Slightly more complicated and slower given that I need to toggle one pin at a time there (given that they can be input, they can change the state of other pins and give me false readings on the Hi-Z of other pins I'm checking).
@hkz i'll have to check it out.
@hkz I finally had a chance to use this newest version, and it seems to work fine. thanks again!

@tubetime

you would think that by now someone would have written a CUPL clone, or ABEL etc.

@bitsavers iirc someone wrote a yosys p&r backend targeting GALs, but they thought it was too trivial and didn't bother to publish it. i can't remember who it was.
@bitsavers thinking about it more and CUPL just isn't a good language. it would be fantastic to be able to write it up in Verilog so I could use simulation tooling and all that. and then after running p&r, being able to do accurate timing simulations would be super helpful. maybe I'll look into how Yosys/nextpnr targets work
@tubetime @bitsavers
Rue just writes a hardware ROM FSM in C....

@RueNahcMohr @tubetime

Piffle.
PARC engineers wrote PROM state machines in BCPL

@bitsavers @tubetime ah yes, just a second while I compile the FORTRAN source code for that...

(seriously, please tell more)

@tubetime @bitsavers nextpnr is a poor fit for non LUT arches

re WinCupl, have you seen prjbureau?

@tubetime @bitsavers cause i might want a collab :p
@whitequark @bitsavers looks like R. Ou is the person I was thinking of. they did the original GAL work and then moved on to CPLDs. I think they mentioned it to me in conversation at MTVRE a few years ago.
@tubetime @bitsavers oh yeah, they're around on fedi too... i forget the handle
GitHub - michaelhunsberger/JsonToCupl: A tool that aids in translating Verilog to CUPL.

A tool that aids in translating Verilog to CUPL. Contribute to michaelhunsberger/JsonToCupl development by creating an account on GitHub.

GitHub

@tubetime How can I make galette less awful? It's currently extremely galasm-like, but if there are things I can do to make it nicer to use, I'm all ears.

(The deficiencies are probably obvious, but I'm too used to galasm to notice.)

@sgf ah thanks, I really appreciate your openness! I guess there are a couple of things:

- better error messages.
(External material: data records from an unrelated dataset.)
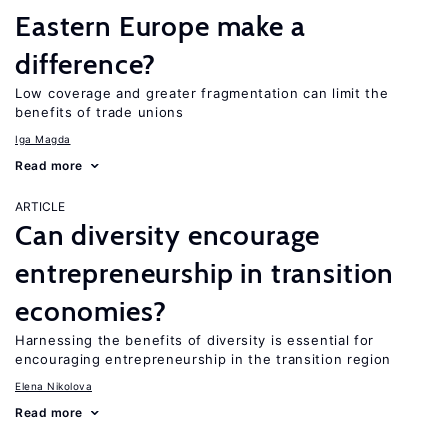
Eastern Europe make a
difference?
Low coverage and greater fragmentation can limit the
benefits of trade unions
Iga Magda
Read more
ARTICLE
Can diversity encourage
entrepreneurship in transition
economies?
Harnessing the benefits of diversity is essential for
encouraging entrepreneurship in the transition region
Elena Nikolova
Read more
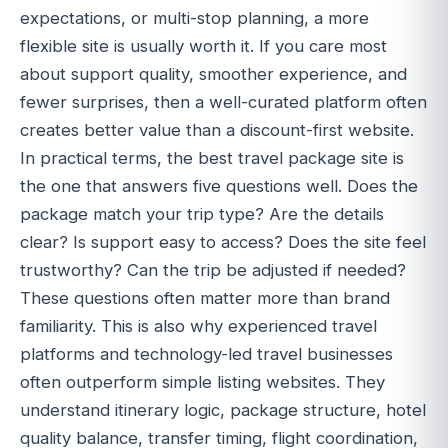
expectations, or multi-stop planning, a more
flexible site is usually worth it. If you care most
about support quality, smoother experience, and
fewer surprises, then a well-curated platform often
creates better value than a discount-first website.
In practical terms, the best travel package site is
the one that answers five questions well. Does the
package match your trip type? Are the details
clear? Is support easy to access? Does the site feel
trustworthy? Can the trip be adjusted if needed?
These questions often matter more than brand
familiarity. This is also why experienced travel
platforms and technology-led travel businesses
often outperform simple listing websites. They
understand itinerary logic, package structure, hotel
quality balance, transfer timing, flight coordination,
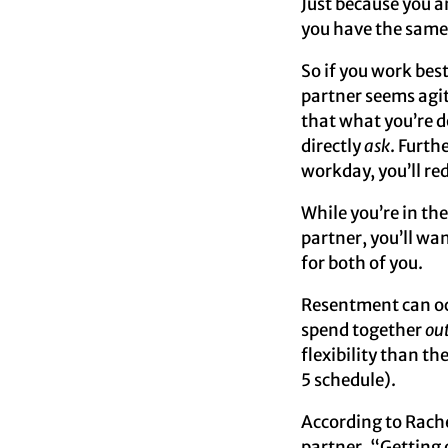
Just because you a
you have the same
So if you work bes
partner seems agit
that what you’re d
directly
ask
. Furth
workday, you’ll re
While you’re in t
partner, you’ll wan
for both of you.
Resentment can occ
spend together
ou
flexibility than th
5 schedule).
According to Rach
partner, “Getting 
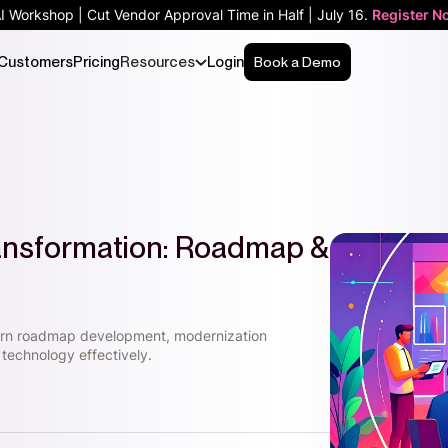
AI Workshop | Cut Vendor Approval Time in Half | July 16.
Register N
Customers
Pricing
Resources
Login
Book a Demo
ransformation: Roadmap &
earn roadmap development, modernization
technology effectively.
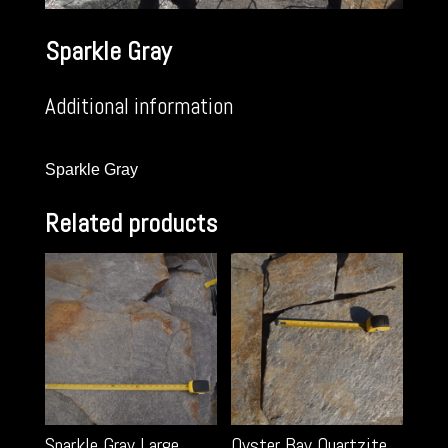
Sparkle Gray
Additional information
Sparkle Gray
Related products
Sparkle Gray Large
Oyster Bay Quartzite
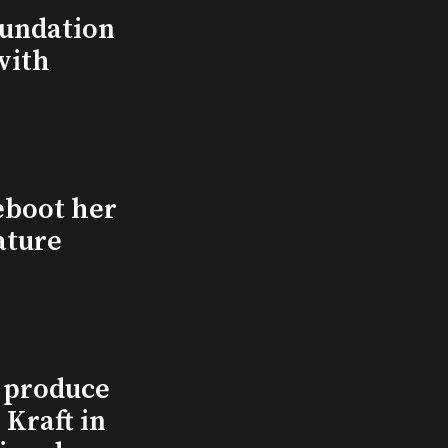
undation
with
eboot her
ature
l produce
Kraft in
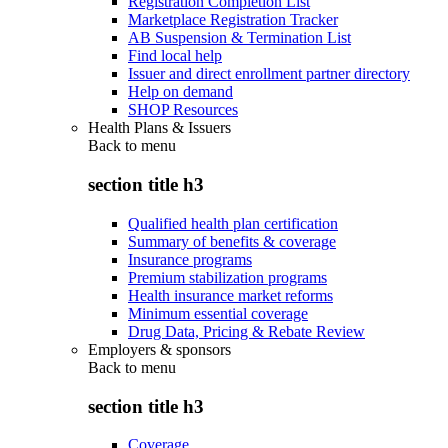
Registration Completion List
Marketplace Registration Tracker
AB Suspension & Termination List
Find local help
Issuer and direct enrollment partner directory
Help on demand
SHOP Resources
Health Plans & Issuers
Back to
menu
section title h3
Qualified health plan certification
Summary of benefits & coverage
Insurance programs
Premium stabilization programs
Health insurance market reforms
Minimum essential coverage
Drug Data, Pricing & Rebate Review
Employers & sponsors
Back to
menu
section title h3
Coverage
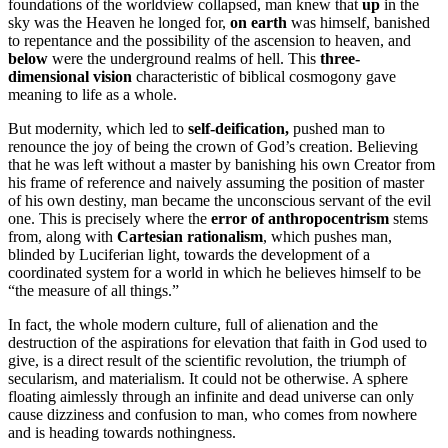
foundations of the worldview collapsed, man knew that
up
in the
sky was the Heaven he longed for,
on earth
was himself, banished
to repentance and the possibility of the ascension to heaven, and
below
were the underground realms of hell. This
three-
dimensional vision
characteristic of biblical cosmogony gave
meaning to life as a whole.
But modernity, which led to
self-deification,
pushed man to
renounce the joy of being the crown of God’s creation. Believing
that he was left without a master by banishing his own Creator from
his frame of reference and naively assuming the position of master
of his own destiny, man became the unconscious servant of the evil
one. This is precisely where the
error of anthropocentrism
stems
from, along with
Cartesian rationalism
, which pushes man,
blinded by Luciferian light, towards the development of a
coordinated system for a world in which he believes himself to be
“the measure of all things.”
In fact, the whole modern culture, full of alienation and the
destruction of the aspirations for elevation that faith in God used to
give, is a direct result of the scientific revolution, the triumph of
secularism, and materialism. It could not be otherwise. A sphere
floating aimlessly through an infinite and dead universe can only
cause dizziness and confusion to man, who comes from nowhere
and is heading towards nothingness.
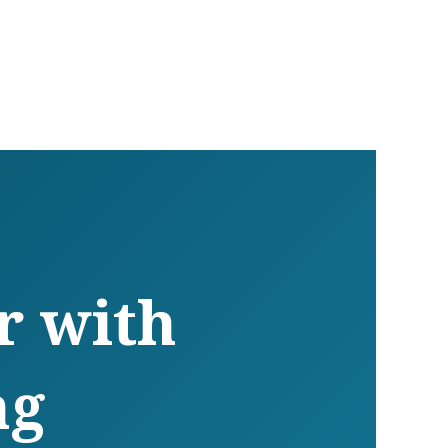
r with
ng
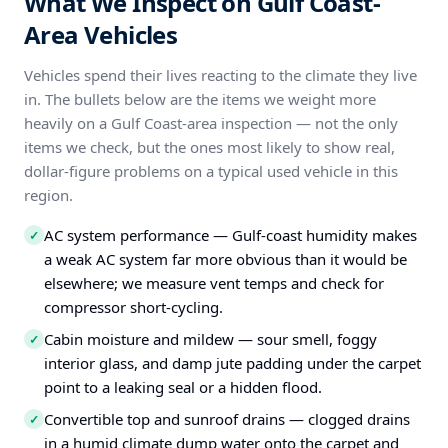
What We Inspect on Gulf Coast-
Area Vehicles
Vehicles spend their lives reacting to the climate they live
in. The bullets below are the items we weight more
heavily on a Gulf Coast-area inspection — not the only
items we check, but the ones most likely to show real,
dollar-figure problems on a typical used vehicle in this
region.
AC system performance — Gulf-coast humidity makes
✓
a weak AC system far more obvious than it would be
elsewhere; we measure vent temps and check for
compressor short-cycling.
Cabin moisture and mildew — sour smell, foggy
✓
interior glass, and damp jute padding under the carpet
point to a leaking seal or a hidden flood.
Convertible top and sunroof drains — clogged drains
✓
in a humid climate dump water onto the carpet and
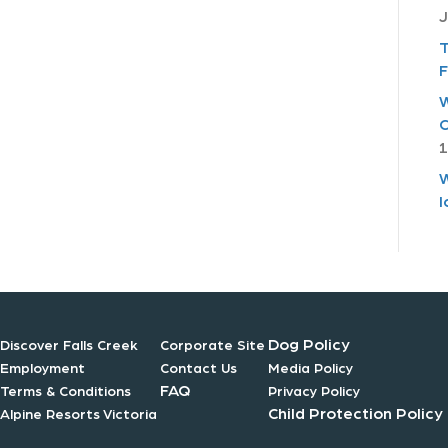
J
T
F
W
C
1
W
I
Dog Policy
Discover Falls Creek
Corporate Site
Employment
Contact Us
Media Policy
FAQ
Terms & Conditions
Privacy Policy
Child Protection Policy
Alpine Resorts Victoria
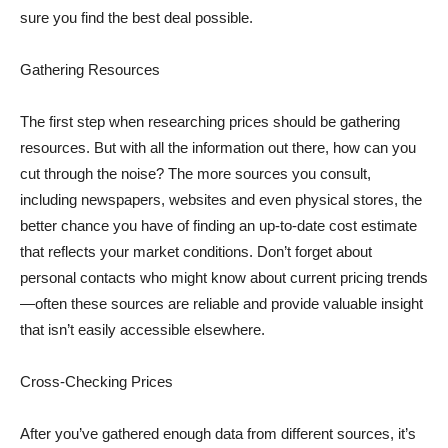
sure you find the best deal possible.
Gathering Resources
The first step when researching prices should be gathering
resources. But with all the information out there, how can you
cut through the noise? The more sources you consult,
including newspapers, websites and even physical stores, the
better chance you have of finding an up-to-date cost estimate
that reflects your market conditions. Don’t forget about
personal contacts who might know about current pricing trends
—often these sources are reliable and provide valuable insight
that isn’t easily accessible elsewhere.
Cross-Checking Prices
After you’ve gathered enough data from different sources, it’s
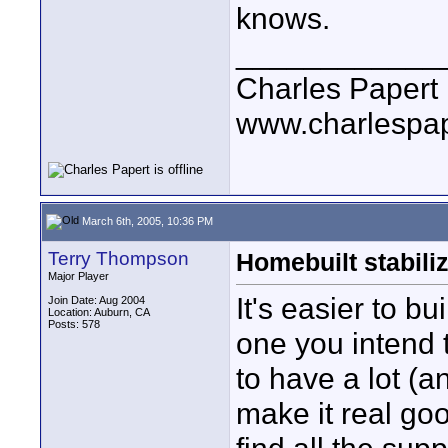
knows.
____________
Charles Papert
www.charlespa
March 6th, 2005, 10:36 PM
Terry Thompson
Homebuilt stabiliz
Major Player
It's easier to bu
Join Date: Aug 2004
Location: Auburn, CA
Posts: 578
one you intend 
to have a lot (a
make it real go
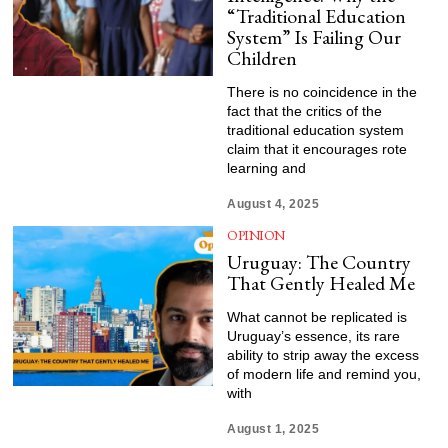
“Traditional Education
System” Is Failing Our
Children
There is no coincidence in the
fact that the critics of the
traditional education system
claim that it encourages rote
learning and
August 4, 2025
OPINION
Uruguay: The Country
That Gently Healed Me
What cannot be replicated is
Uruguay’s essence, its rare
ability to strip away the excess
of modern life and remind you,
with
August 1, 2025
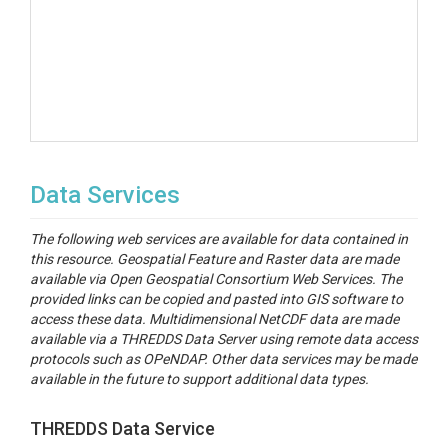
Data Services
The following web services are available for data contained in
this resource. Geospatial Feature and Raster data are made
available via Open Geospatial Consortium Web Services. The
provided links can be copied and pasted into GIS software to
access these data. Multidimensional NetCDF data are made
available via a THREDDS Data Server using remote data access
protocols such as OPeNDAP. Other data services may be made
available in the future to support additional data types.
THREDDS Data Service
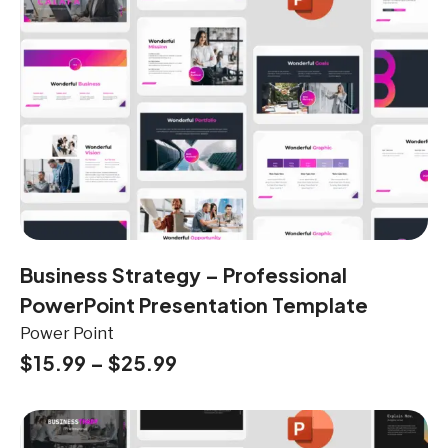
Business Strategy – Professional
PowerPoint Presentation Template
Power Point
$
15.99
–
$
25.99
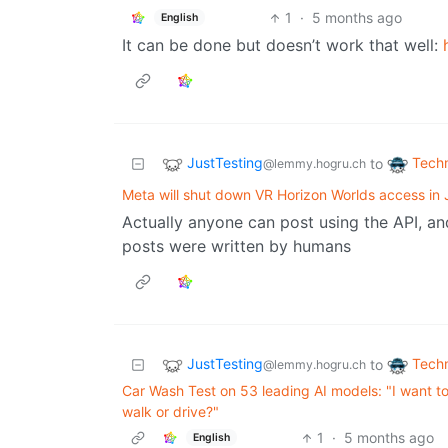
1
·
5 months ago
English
It can be done but doesn’t work that well:
JustTesting
Tech
to
@lemmy.hogru.ch
Meta will shut down VR Horizon Worlds access in
Actually anyone can post using the API, an
posts were written by humans
JustTesting
Tech
to
@lemmy.hogru.ch
Car Wash Test on 53 leading AI models: "I want t
walk or drive?"
1
·
5 months ago
English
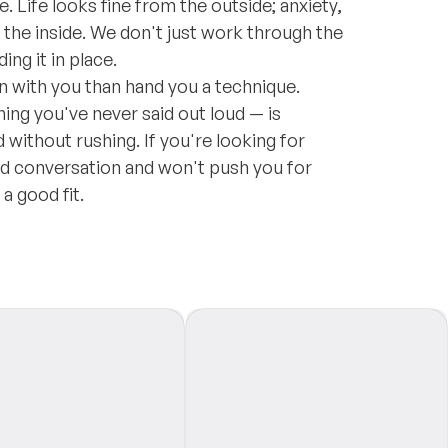
 Life looks fine from the outside; anxiety,
n the inside. We don't just work through the
ng it in place.
on with you than hand you a technique.
ing you've never said out loud — is
without rushing. If you're looking for
d conversation and won't push you for
a good fit.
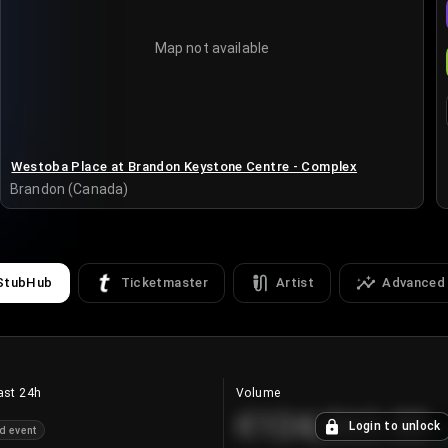
Map not available
Westoba Place at Brandon Keystone Centre - Complex
Brandon (Canada)
StubHub
Ticketmaster
Artist
Advanced
ast 24h
Volume
€124,560.00
Login to unlock
d event
+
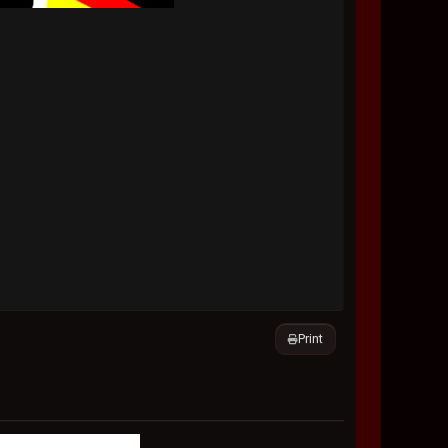
Print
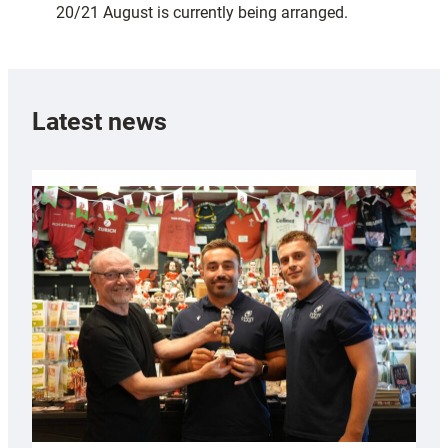
20/21 August is currently being arranged.
Latest news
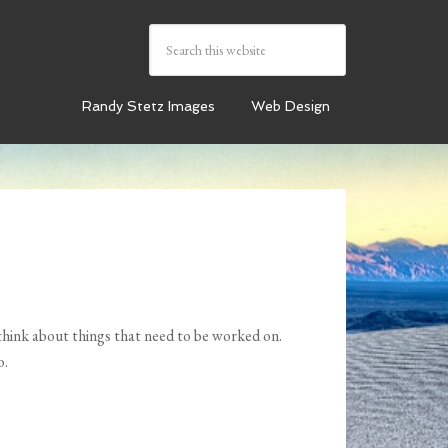
Randy Stetz Images
Web Design
 think about things that need to be worked on.
o.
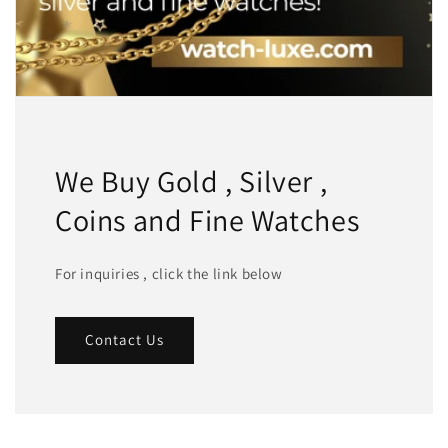
We Buy Gold , Silver ,
Coins and Fine Watches
For inquiries , click the link below
Contact Us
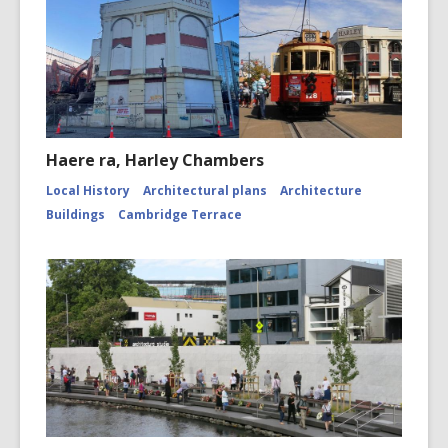
Haere ra, Harley Chambers
Local History
Architectural plans
Architecture
Buildings
Cambridge Terrace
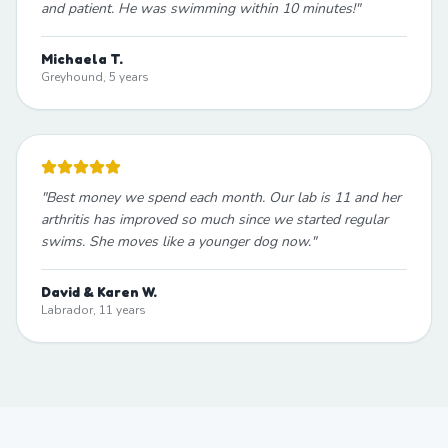
and patient. He was swimming within 10 minutes!
"
Michaela T.
Greyhound, 5 years
"
Best money we spend each month. Our lab is 11 and her
arthritis has improved so much since we started regular
swims. She moves like a younger dog now.
"
David & Karen W.
Labrador, 11 years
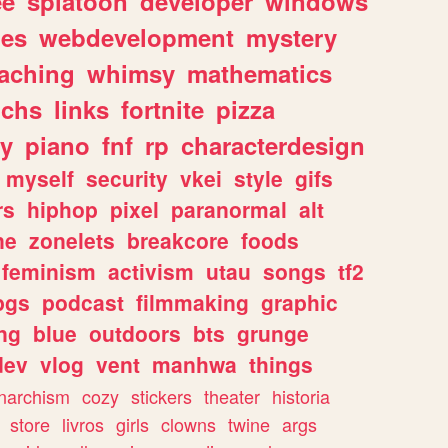
ee
splatoon
developer
windows
les
webdevelopment
mystery
eaching
whimsy
mathematics
chs
links
fortnite
pizza
y
piano
fnf
rp
characterdesign
myself
security
vkei
style
gifs
rs
hiphop
pixel
paranormal
alt
ne
zonelets
breakcore
foods
feminism
activism
utau
songs
tf2
pgs
podcast
filmmaking
graphic
ng
blue
outdoors
bts
grunge
dev
vlog
vent
manhwa
things
narchism
cozy
stickers
theater
historia
store
livros
girls
clowns
twine
args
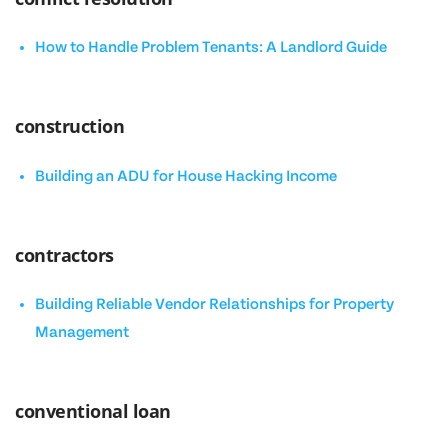
How to Handle Problem Tenants: A Landlord Guide
construction
Building an ADU for House Hacking Income
contractors
Building Reliable Vendor Relationships for Property
Management
conventional loan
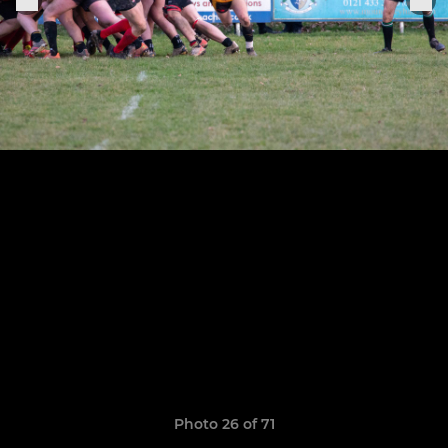
Photo 26 of 71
I had some underscores in term names and the error I got said "invalid character in line n" but didn't say what the invalid character actually was.

- better docs. it's always a pain to write this stuff but it's super helpful for folks.

- equation reduction is probably out of scope since palasm was meant to be a thin wrapper around the raw fuse map, but that would be cool. 😃

@tubetime I worked on some error messages last week, for unrelated reasons - PTAL at Github latest & I'll fix anything missing.

Docs: I love writing docs, but don't know what people need, so let me know.

Equation reduction is tempting. I was thinking of writing something like a cupl2pld stage so that the pld format remains WYSIWYG. It's lower priority than just making it more usable in its basic form, though.

Thanks for the feedback. If GitHub issues work better for you, that's also good.

@sgf sounds good, thank you.
@tubetime Its kinda funny that the project files IT creates dont work till you remove the content it put there.

@tubetime you know, there is a linux program called

galasm

@tubetime It would be interesting to see you reverse engineer one of my FSMs...

@tubetime you're incredibly good at this

I could probably do this, but nowhere near as quickly

@whitequark @tubetime It sounds really fun though, unravelling a mystery
@whitequark thanks! i got a lot of practice with the Quadlink project which had ~10 GALs, some registered.